> [What needs to be done]:
Using the passage on Ultimate Marvel stories below, answer these questions, numbering each answer to match.
1. Which two qualities does the passage say make a story timeless?
2. In which issue of Amazing Spider-Man does Gwen Stacy die?
3. How many years after its original publication did the writer first read that story?

> [Text shown]:
UMU stories are smart, sexy, have snappy dialogue, excellent characterizations and resonant themes. The first three qualities have a certain shelf life, but the latter two are what make a story timeless. These qualities are nothing new at Marvel. Gwen Stacy's death in Amazing Spider-Man #121 is as heartbreaking for me to read in all its four-color, alliterative glory 20-odd years after the fact, as it was the first time I read it...and that was 8 years after it was originally published. That story is as timeless today as it was when it first hit the racks because the well-conceived characters were treated with the respect accorded them and because talented people handled it so very well.
The players in the Ultimate Marvel Universe are iconographic enough that even with updated (and in some cases – vastly different) characterizations, they literally write themselves because of the knowledge of the classic or movie version of said character(s) a fan brings to the reading, and as scripted they remain familiar yet pliable enough that creators needn’t feel constrained or overly adherent to the MU classic mythos. Many main, peripheral and/or supporting characters can be pointed in a direction by the established motivations and parameters of their counterparts in the MUProper as well because they all have distinct life experiences and character definitions (usually in the form of clay feet) that can also be tweaked to suit UMU needs while retaining their classic feel. Ultimate comics can be enjoyed by the new reader -who gets a solid story -and by older fans who gets that same solid story and all the little asides and references hidden in the dialogue and action that are just between those “in the know” and the writer.

> [Data listing]:
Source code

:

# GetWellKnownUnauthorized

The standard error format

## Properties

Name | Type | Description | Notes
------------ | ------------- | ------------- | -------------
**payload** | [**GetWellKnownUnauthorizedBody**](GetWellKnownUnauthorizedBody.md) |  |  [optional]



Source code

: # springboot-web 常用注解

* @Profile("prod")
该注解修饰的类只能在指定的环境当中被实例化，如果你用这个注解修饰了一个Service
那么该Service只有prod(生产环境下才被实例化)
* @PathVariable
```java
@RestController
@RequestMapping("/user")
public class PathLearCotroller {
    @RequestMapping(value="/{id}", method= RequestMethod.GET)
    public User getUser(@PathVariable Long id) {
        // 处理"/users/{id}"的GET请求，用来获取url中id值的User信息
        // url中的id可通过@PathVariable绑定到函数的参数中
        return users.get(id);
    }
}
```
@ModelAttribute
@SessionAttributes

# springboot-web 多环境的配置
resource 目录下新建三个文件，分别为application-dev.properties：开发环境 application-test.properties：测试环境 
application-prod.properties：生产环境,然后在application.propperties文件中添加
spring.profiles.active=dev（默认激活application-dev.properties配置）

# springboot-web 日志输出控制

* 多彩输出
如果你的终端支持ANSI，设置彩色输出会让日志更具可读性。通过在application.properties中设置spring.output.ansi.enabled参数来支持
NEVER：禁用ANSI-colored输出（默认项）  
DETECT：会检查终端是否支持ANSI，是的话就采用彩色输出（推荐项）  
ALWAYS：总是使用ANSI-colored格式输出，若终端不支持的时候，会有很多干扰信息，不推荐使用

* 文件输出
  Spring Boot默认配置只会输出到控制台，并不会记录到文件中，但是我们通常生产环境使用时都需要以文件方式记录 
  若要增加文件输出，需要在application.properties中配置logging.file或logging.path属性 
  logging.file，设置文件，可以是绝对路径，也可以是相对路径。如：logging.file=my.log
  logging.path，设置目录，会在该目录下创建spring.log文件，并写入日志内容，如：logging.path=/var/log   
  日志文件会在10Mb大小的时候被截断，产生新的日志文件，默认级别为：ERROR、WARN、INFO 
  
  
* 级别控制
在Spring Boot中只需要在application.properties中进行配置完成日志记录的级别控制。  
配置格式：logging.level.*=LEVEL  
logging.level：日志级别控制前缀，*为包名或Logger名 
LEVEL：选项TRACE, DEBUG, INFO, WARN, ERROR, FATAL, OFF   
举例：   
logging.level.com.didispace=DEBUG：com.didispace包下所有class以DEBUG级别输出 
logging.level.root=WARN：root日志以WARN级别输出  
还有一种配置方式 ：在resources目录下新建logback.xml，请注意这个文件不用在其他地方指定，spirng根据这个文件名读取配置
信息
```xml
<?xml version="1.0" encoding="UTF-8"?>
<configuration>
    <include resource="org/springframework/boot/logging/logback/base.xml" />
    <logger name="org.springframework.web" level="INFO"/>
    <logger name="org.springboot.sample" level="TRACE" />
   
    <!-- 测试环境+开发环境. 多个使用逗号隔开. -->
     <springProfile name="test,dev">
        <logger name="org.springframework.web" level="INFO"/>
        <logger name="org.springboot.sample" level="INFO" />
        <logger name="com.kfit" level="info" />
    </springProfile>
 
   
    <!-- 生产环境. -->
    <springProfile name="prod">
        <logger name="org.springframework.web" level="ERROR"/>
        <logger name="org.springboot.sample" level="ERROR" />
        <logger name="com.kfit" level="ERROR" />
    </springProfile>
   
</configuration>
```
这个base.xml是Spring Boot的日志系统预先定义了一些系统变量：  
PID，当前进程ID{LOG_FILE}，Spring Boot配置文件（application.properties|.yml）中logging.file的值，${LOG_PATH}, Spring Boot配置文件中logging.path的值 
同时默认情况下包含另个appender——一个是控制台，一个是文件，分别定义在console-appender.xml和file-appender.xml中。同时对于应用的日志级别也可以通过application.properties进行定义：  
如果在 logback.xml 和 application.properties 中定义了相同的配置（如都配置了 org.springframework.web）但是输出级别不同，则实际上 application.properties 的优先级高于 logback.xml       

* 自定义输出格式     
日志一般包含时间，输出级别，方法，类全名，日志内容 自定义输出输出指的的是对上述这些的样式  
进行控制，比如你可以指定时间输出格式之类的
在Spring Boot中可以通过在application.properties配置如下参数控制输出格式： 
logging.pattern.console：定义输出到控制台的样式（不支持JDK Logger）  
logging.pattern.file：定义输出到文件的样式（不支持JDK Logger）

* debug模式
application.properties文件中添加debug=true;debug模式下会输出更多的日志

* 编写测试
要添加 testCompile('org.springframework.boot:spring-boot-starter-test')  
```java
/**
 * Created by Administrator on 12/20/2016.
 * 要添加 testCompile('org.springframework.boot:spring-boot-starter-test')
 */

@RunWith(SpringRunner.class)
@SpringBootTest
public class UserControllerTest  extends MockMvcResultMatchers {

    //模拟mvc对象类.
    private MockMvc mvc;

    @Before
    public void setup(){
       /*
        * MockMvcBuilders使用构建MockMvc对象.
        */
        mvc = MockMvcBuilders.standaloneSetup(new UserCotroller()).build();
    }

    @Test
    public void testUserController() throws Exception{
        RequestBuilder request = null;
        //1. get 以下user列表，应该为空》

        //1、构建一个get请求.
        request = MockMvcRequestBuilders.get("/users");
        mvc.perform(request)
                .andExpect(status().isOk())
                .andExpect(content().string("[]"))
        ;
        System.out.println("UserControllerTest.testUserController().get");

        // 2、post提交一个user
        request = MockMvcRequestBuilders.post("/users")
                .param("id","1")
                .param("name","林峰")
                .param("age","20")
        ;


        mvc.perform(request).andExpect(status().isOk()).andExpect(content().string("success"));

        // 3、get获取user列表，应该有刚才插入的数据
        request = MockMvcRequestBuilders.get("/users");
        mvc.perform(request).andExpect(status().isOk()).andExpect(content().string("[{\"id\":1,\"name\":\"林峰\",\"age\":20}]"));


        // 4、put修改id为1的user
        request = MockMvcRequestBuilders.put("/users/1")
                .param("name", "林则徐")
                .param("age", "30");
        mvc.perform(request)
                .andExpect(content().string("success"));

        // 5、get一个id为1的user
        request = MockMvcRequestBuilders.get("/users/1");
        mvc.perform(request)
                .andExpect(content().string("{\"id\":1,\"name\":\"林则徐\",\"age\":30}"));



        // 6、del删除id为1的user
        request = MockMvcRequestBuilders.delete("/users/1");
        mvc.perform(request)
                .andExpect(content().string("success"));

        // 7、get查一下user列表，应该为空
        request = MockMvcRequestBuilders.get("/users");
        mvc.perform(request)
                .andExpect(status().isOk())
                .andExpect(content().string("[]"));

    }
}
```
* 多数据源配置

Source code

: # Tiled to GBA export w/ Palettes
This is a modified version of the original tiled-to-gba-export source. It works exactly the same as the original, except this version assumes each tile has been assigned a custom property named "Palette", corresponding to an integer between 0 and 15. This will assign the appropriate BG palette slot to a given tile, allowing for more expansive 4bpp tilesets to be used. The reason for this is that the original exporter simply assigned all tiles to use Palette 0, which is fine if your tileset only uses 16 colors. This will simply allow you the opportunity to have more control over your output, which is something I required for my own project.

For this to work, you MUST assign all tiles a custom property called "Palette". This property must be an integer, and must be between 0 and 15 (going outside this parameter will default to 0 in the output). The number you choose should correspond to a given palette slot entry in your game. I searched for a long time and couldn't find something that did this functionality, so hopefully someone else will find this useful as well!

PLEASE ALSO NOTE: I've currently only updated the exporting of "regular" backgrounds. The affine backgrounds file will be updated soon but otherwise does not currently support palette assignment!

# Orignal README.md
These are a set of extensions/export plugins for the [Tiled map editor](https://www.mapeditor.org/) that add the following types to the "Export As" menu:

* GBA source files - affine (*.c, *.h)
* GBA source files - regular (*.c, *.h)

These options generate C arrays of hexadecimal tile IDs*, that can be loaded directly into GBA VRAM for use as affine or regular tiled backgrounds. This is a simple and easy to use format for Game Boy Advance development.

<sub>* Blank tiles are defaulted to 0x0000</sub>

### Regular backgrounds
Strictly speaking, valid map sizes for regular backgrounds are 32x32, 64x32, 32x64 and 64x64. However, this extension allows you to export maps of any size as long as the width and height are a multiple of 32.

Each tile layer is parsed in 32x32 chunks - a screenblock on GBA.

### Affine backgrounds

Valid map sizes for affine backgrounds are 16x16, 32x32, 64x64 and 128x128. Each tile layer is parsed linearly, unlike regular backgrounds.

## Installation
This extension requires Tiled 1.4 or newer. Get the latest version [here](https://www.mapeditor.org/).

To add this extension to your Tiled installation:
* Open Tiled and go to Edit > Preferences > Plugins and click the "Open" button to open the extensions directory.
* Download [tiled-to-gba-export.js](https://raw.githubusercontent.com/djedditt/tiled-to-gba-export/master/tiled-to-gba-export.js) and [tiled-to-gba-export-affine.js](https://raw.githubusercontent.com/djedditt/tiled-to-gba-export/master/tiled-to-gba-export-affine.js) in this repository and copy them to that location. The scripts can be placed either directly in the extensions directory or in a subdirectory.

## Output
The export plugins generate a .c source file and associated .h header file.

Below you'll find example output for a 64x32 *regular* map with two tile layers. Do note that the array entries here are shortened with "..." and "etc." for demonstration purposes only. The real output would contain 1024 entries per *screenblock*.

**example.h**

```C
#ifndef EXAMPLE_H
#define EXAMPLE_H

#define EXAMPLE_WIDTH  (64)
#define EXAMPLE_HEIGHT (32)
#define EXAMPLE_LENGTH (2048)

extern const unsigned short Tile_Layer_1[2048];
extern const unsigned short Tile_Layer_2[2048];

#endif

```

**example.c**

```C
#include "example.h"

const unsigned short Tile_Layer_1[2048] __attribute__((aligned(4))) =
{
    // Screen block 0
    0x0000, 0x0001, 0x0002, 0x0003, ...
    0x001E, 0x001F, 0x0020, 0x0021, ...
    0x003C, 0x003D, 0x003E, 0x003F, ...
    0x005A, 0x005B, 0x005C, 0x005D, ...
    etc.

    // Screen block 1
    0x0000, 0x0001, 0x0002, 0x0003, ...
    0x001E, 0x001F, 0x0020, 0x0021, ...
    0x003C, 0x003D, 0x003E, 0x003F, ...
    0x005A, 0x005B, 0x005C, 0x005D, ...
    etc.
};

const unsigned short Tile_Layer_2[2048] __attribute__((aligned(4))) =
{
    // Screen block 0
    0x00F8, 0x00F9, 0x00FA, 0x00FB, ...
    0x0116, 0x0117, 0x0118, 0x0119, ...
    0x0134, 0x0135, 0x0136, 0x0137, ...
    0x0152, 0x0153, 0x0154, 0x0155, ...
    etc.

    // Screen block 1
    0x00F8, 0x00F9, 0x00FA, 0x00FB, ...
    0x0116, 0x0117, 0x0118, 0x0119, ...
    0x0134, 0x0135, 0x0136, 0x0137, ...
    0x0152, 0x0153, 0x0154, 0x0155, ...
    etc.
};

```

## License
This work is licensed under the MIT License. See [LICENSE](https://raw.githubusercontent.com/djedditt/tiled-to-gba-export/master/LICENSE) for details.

> [Result of the task]:
1. Excellent characterizations and resonant themes.
2. Issue #121.
3. 8 years.